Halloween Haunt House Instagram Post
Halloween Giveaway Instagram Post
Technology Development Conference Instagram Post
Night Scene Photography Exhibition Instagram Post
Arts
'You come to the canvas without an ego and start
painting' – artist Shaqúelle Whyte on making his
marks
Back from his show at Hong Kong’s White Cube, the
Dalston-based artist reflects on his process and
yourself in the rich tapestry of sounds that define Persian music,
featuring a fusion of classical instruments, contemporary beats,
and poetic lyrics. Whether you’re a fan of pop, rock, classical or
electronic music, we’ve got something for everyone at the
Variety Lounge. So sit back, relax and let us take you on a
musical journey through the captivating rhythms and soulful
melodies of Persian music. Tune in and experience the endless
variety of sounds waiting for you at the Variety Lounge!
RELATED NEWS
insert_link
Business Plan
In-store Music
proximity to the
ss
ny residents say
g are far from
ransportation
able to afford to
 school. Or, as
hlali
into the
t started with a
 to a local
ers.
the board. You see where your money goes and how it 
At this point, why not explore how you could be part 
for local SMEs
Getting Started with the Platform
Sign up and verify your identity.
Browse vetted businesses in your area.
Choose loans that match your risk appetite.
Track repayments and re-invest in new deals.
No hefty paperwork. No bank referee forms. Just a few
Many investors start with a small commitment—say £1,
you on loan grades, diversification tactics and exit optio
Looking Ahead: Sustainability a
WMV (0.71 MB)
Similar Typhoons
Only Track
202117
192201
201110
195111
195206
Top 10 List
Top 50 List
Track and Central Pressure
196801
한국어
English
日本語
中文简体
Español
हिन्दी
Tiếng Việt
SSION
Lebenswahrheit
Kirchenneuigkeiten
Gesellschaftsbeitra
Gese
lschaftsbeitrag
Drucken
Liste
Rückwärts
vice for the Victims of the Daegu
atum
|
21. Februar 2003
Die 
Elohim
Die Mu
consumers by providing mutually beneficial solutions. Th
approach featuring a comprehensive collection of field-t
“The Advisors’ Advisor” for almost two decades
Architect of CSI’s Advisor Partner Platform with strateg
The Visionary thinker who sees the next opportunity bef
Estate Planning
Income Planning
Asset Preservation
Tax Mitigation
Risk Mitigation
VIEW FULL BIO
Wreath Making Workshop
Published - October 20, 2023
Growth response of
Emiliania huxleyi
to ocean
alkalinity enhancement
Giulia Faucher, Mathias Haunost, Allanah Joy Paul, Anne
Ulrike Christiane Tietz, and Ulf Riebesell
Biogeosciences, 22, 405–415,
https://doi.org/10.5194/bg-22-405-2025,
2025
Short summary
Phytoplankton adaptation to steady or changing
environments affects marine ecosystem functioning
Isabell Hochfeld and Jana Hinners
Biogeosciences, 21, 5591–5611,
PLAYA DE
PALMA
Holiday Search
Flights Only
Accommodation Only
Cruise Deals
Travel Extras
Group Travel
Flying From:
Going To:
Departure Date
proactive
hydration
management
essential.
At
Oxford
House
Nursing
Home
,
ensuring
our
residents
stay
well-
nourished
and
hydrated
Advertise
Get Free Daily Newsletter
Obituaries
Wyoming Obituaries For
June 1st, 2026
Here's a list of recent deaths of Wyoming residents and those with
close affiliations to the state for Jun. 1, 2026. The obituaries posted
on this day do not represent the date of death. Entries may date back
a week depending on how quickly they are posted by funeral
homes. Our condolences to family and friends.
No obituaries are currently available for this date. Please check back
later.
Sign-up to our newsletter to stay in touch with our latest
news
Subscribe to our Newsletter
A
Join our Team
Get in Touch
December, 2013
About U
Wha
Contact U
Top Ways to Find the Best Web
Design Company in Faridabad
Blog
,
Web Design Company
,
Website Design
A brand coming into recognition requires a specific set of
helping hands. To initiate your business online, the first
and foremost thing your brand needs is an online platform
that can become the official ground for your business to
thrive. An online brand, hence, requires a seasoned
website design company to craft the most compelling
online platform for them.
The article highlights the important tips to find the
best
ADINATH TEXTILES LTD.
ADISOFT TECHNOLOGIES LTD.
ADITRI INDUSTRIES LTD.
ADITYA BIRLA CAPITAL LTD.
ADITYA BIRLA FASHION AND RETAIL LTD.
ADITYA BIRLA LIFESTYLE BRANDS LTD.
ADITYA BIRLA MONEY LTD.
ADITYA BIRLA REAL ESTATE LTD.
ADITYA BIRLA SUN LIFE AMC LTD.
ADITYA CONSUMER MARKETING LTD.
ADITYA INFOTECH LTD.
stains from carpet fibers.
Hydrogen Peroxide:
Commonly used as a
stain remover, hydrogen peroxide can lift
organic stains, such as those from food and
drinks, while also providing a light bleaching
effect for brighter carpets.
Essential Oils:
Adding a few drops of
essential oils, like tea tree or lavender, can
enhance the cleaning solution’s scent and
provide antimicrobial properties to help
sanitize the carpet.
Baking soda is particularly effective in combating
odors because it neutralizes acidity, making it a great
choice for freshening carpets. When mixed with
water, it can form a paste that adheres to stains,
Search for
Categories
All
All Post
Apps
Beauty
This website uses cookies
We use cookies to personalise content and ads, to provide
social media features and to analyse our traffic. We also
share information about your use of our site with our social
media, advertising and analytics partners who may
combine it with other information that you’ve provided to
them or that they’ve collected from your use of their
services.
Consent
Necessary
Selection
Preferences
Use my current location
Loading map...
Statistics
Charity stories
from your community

_ _ _ _ _

Copy out every line of the material above that contains the word "Variety".

Variety Lounge. So sit back, relax and let us take you on a
variety of sounds waiting for you at the Variety Lounge!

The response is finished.